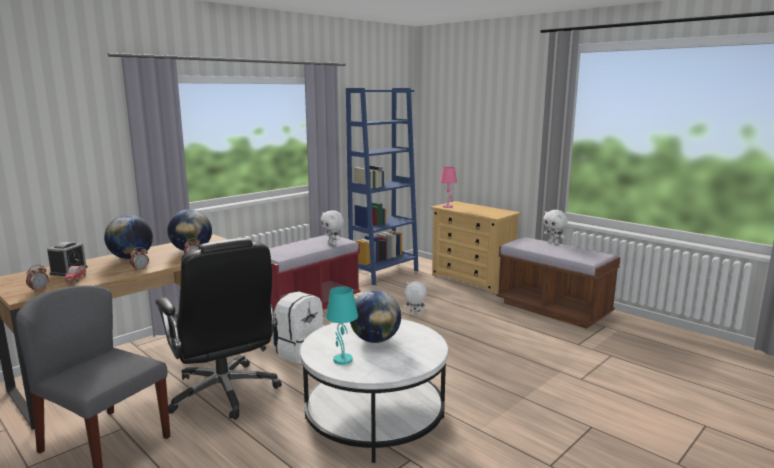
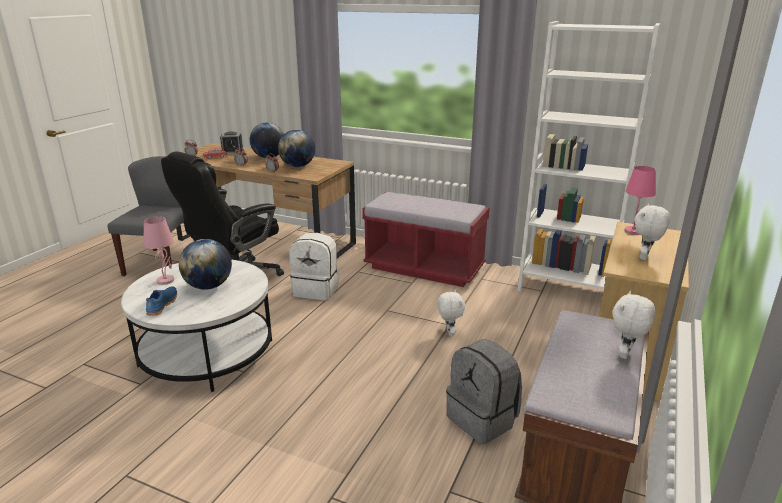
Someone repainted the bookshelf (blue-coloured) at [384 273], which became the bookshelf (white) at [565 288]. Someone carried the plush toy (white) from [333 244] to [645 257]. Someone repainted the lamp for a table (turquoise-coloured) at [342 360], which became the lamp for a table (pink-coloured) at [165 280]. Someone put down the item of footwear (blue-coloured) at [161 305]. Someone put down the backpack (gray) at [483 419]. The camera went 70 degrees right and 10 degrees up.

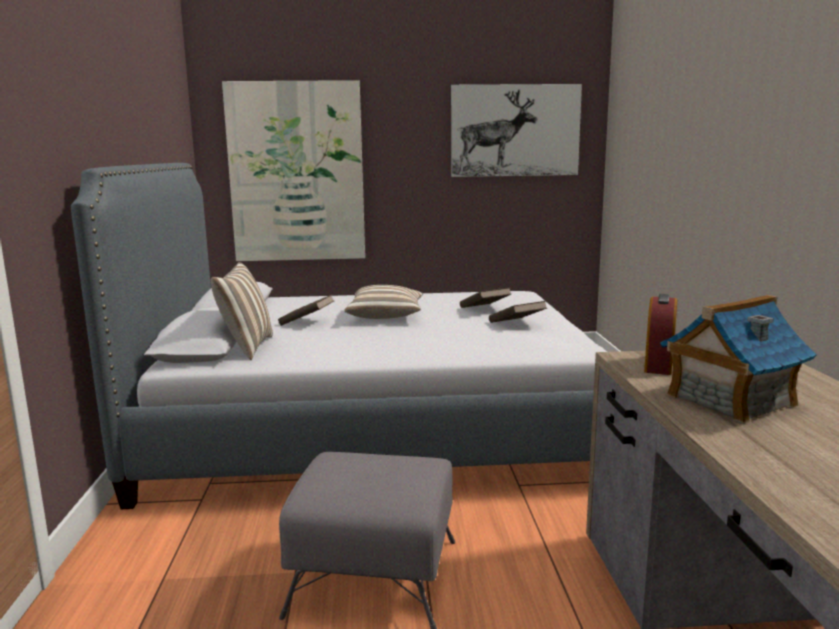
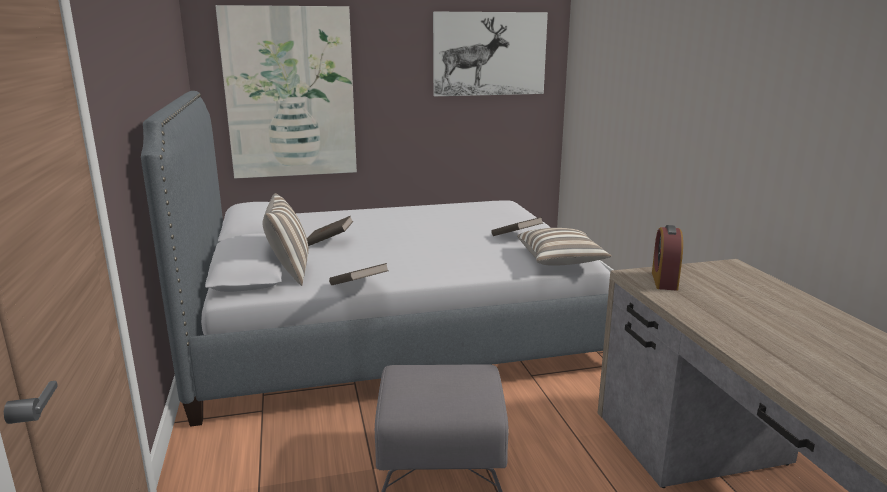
Someone carried the throw pillow from [386 316] to [561 260]. Someone carried the bound book (brown) from [484 309] to [358 287]. Someone took away the toy house at [729 400]. The camera went 10 degrees left and 5 degrees up.

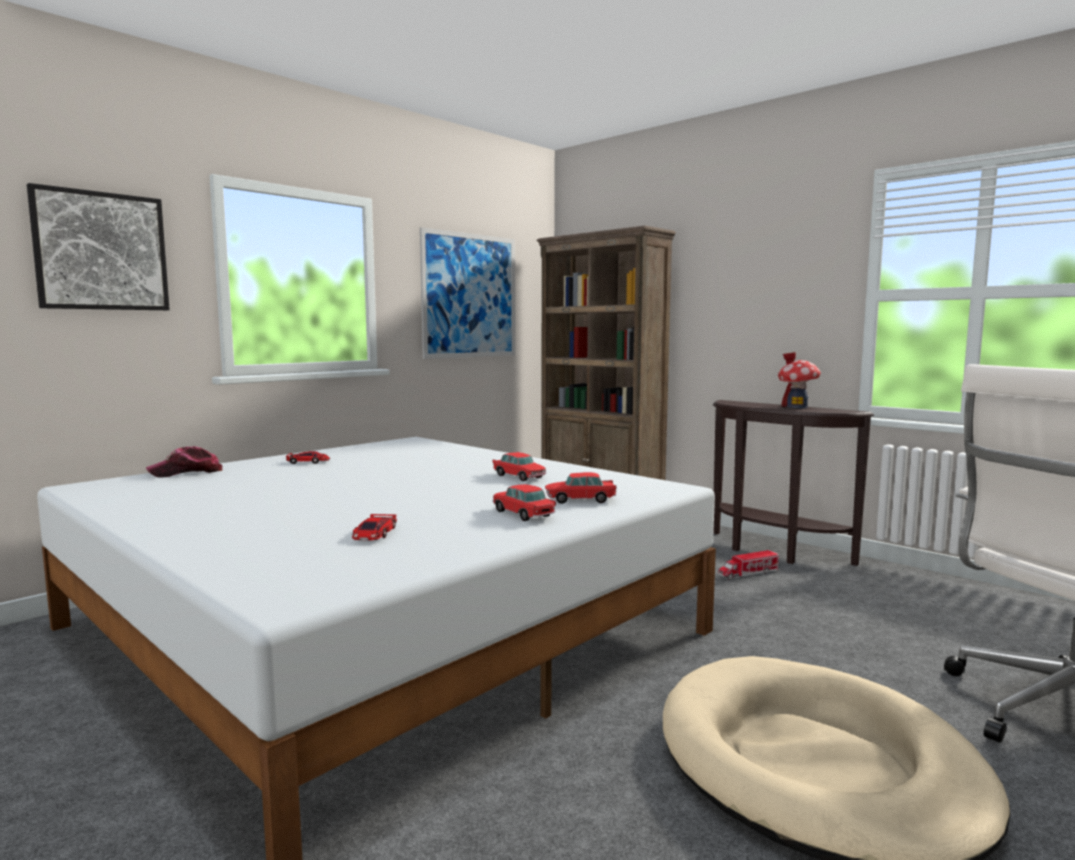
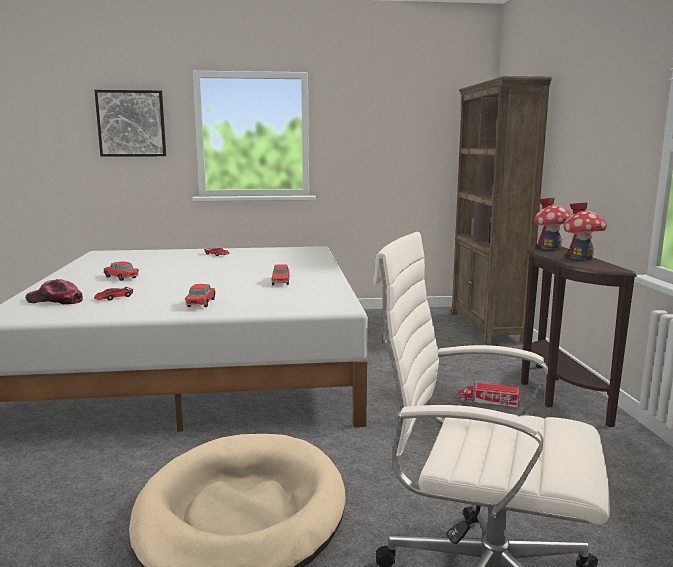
Someone took away the picture at [470 296]. Someone carried the cap from [186 472] to [55 301]. Someone carried the toy car from [580 500] to [121 277]. Someone put down the toy house at [551 248]. The camera went 40 degrees right and 5 degrees up.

### Try it
With the pictures removed, return the listing above in its exact original wording.

### Solution to this problem
Someone repainted the bookshelf (blue-coloured) at [384 273], which became the bookshelf (white) at [565 288]. Someone carried the plush toy (white) from [333 244] to [645 257]. Someone repainted the lamp for a table (turquoise-coloured) at [342 360], which became the lamp for a table (pink-coloured) at [165 280]. Someone put down the item of footwear (blue-coloured) at [161 305]. Someone put down the backpack (gray) at [483 419]. The camera went 70 degrees right and 10 degrees up.

Someone carried the throw pillow from [386 316] to [561 260]. Someone carried the bound book (brown) from [484 309] to [358 287]. Someone took away the toy house at [729 400]. The camera went 10 degrees left and 5 degrees up.

Someone took away the picture at [470 296]. Someone carried the cap from [186 472] to [55 301]. Someone carried the toy car from [580 500] to [121 277]. Someone put down the toy house at [551 248]. The camera went 40 degrees right and 5 degrees up.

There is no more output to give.